While two kids in the audience giggled like mad when the yak puked on Hannah, this latest, and hopefully last, Mummy venture is deadening enough to put most sentient adults to sleep, or at least would be if it wasn't also so gratingly obnoxious. At one point, Li's resurrected warrior screams "AWAKE!" (with sub-titled capital letters) to his hordes of mummified minions, and it felt like he was addressing me personally.
As much as I enjoy making fun of him - primarily because he provides so many reasons to - I really, truly didn't want the Kevin Costner movie Swing Vote to be as bad as it looked. And during the film's early scenes, and at random moments throughout, it wasn't.
It's always great fun, to say nothing of a relief, to see the actor portraying a foul-mouthed, drunken mess, and although director/co-writer Joshua Michael Stern's comedy too-conveniently establishes Costner's Bud Johnson as the child to his precocious 12-year-old daughter Molly's parent, you're immediately won over by his hung-over surliness and omnipresent bed-hair. Swing Vote's premise, which finds this happily apolitical dip responsible for electing our next president, is pretty ludicrous, of course. But the script does an unexpectedly clever, reasonably smart job of showing how the improbable could actually be possible, and once it does, I was expecting the inevitable, comedic complications to be handled with similar wit and economy.
Silly, silly me. In no time at all, Swing Vote becomes an unholy disaster. We're prodded into laughing at the expected stereotypes - Kelsey Grammer's Republican prez is a warmongering, camera-ready egotist, Dennis Hopper's Democratic opponent is a liberal wimp promising a "rainbow White House." But then we're prodded into feeling for them, as both are shown to be under the questionable influence of their victory-hungry advisors (Stanley Tucci and Nathan Lane, both doing their best under the circumstances). We're asked to chuckle at Bud's confused, probably inebriated ramblings on TV, and then asked to sob for him whenever he disappoints Molly (the preternaturally confident Madeline Carroll, who's obviously watched Whale Rider). We're cued to roar at Bud's idiot-lout friends, then told to admire them; we're given a movie-long build-up to the dawning of the candidates' consciences, and when they're finally allowed to voice them, we cut to another scene.
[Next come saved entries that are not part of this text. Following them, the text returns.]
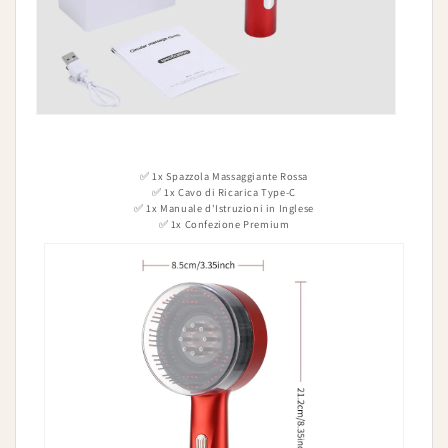
✅ 1x Spazzola Massaggiante Rossa
✅ 1x Cavo di Ricarica Type-C
✅ 1x Manuale d'Istruzioni in Inglese
✅ 1x Confezione Premium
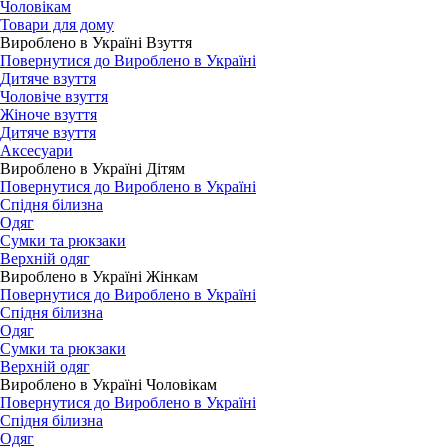
Чоловікам
Товари для дому
Вироблено в Україні Взуття
Повернутися до Вироблено в Україні
Дитяче взуття
Чоловіче взуття
Жіноче взуття
Дитяче взуття
Аксесуари
Вироблено в Україні Дітям
Повернутися до Вироблено в Україні
Спідня білизна
Одяг
Сумки та рюкзаки
Верхній одяг
Вироблено в Україні Жінкам
Повернутися до Вироблено в Україні
Спідня білизна
Одяг
Сумки та рюкзаки
Верхній одяг
Вироблено в Україні Чоловікам
Повернутися до Вироблено в Україні
Спідня білизна
Одяг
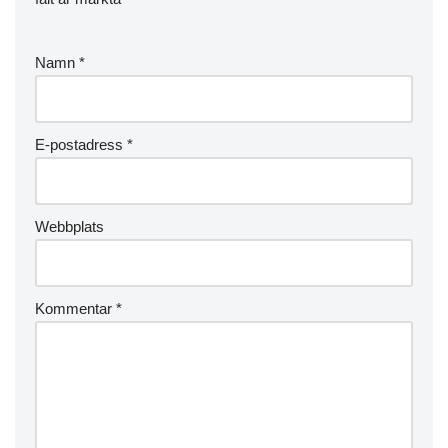
Namn
*
E-postadress
*
Webbplats
Kommentar
*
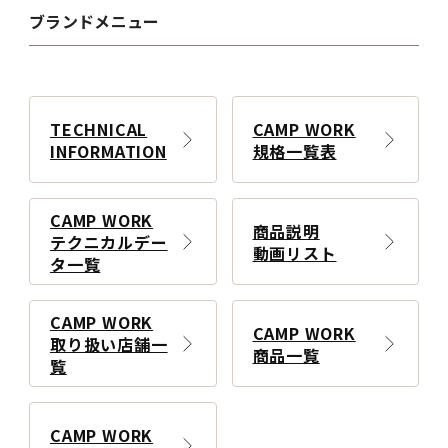
ブランドメニュー
TECHNICAL
CAMP WORK
INFORMATION
規格一覧表
CAMP WORK
商品説明
テクニカルデー
動画リスト
タ一覧
CAMP WORK
CAMP WORK
取り扱い店舗一
商品一覧
覧
CAMP WORK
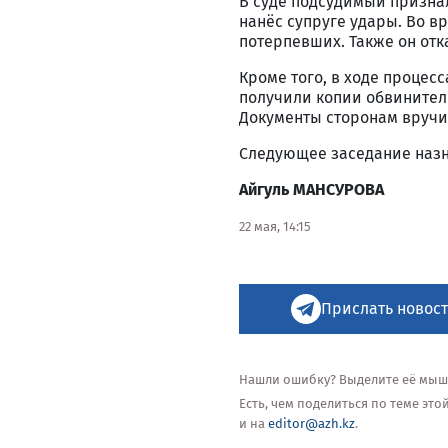
В суде подсудимый признал
нанёс супруге удары. Во 
потерпевших. Также он отк
Кроме того, в ходе процес
получили копии обвинитель
Документы сторонам вручи
Следующее заседание назна
Айгуль МАНСУРОВА
22 мая, 14:15
Прислать новост
Нашли ошибку? Выделите её мышью
Есть, чем поделиться по теме эт
и на
editor@azh.kz
.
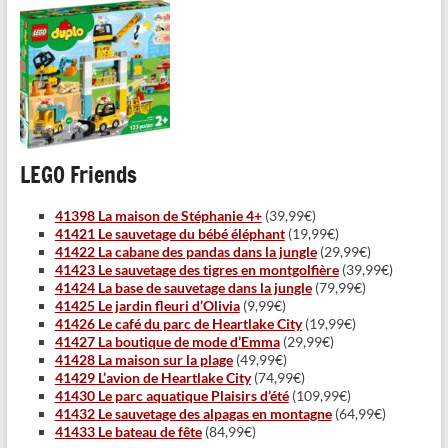
LEGO Friends
41398 La maison de Stéphanie 4+
(39,99€)
41421 Le sauvetage du bébé éléphant
(19,99€)
41422 La cabane des pandas dans la jungle
(29,99€)
41423 Le sauvetage des tigres en montgolfière
(39,99€)
41424 La base de sauvetage dans la jungle
(79,99€)
41425 Le jardin fleuri d’Olivia
(9,99€)
41426 Le café du parc de Heartlake City
(19,99€)
41427 La boutique de mode d’Emma
(29,99€)
41428
La maison sur la plage
(49,99€)
41429 L’avion de Heartlake City
(74,99€)
41430 Le parc aquatique Plaisirs d’été
(109,99€)
41432 Le sauvetage des alpagas en montagne
(64,99€)
41433 Le bateau de fête
(84,99€)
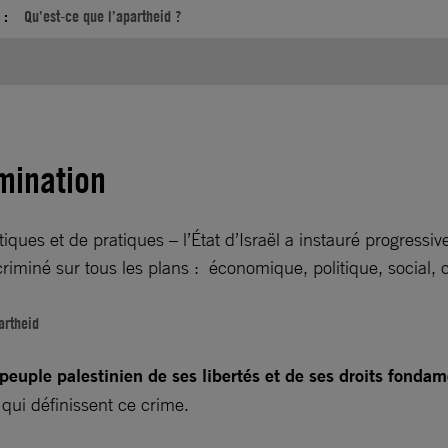
 :
Qu’est-ce que l’apartheid ?
omination
iques et de pratiques – l’État d’Israël a instauré progressi
riminé sur tous les plans : économique, politique, social, 
artheid
peuple palestinien de ses libertés et de ses droits fonda
s qui définissent ce crime.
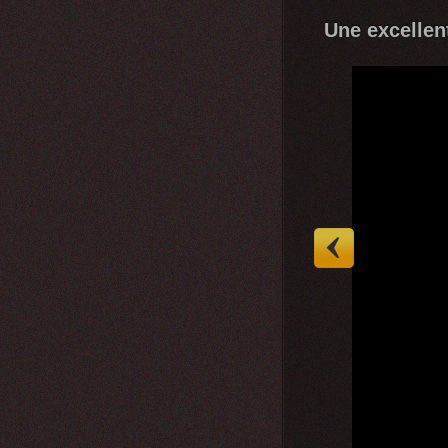
Une excellen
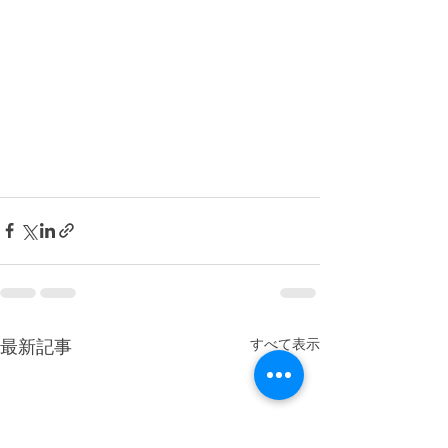
最新記事
すべて表示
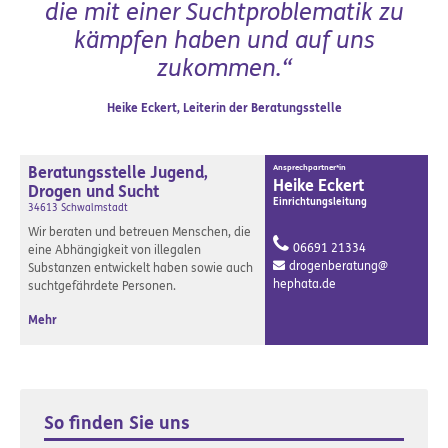
die mit einer Suchtproblematik zu
kämpfen haben und auf uns
zukommen.“
Heike Eckert, Leiterin der Beratungsstelle
Beratungsstelle Jugend,
Ansprechpartner*in
Heike Eckert
Drogen und Sucht
Einrichtungsleitung
34613 Schwalmstadt
Wir beraten und betreuen Menschen, die
06691 21334
eine Abhängigkeit von illegalen
drogenberatung@
Substanzen entwickelt haben sowie auch
hephata.de
suchtgefährdete Personen.
Mehr
So finden Sie uns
There are entertaining sequences, especially the misguided TV spots that echo Bud's presumed beliefs on immigration, gay marriage, and abortion. (It's distasteful to say, but the abortion commercial is really damned funny.) And Mare Winningham shows up as Costner's screwed-up ex, and for two minutes, is so stunningly good that you wish she'd stash the movie in her back pocket and walk away with it. But despite the scattered highs, Swing Vote turns out to be exactly like the characters it mocks. Depressingly shallow and all too easy to see through, it's a movie that'll do anything - anything - to win your approval. Fittingly, you wind up not believing a word it says.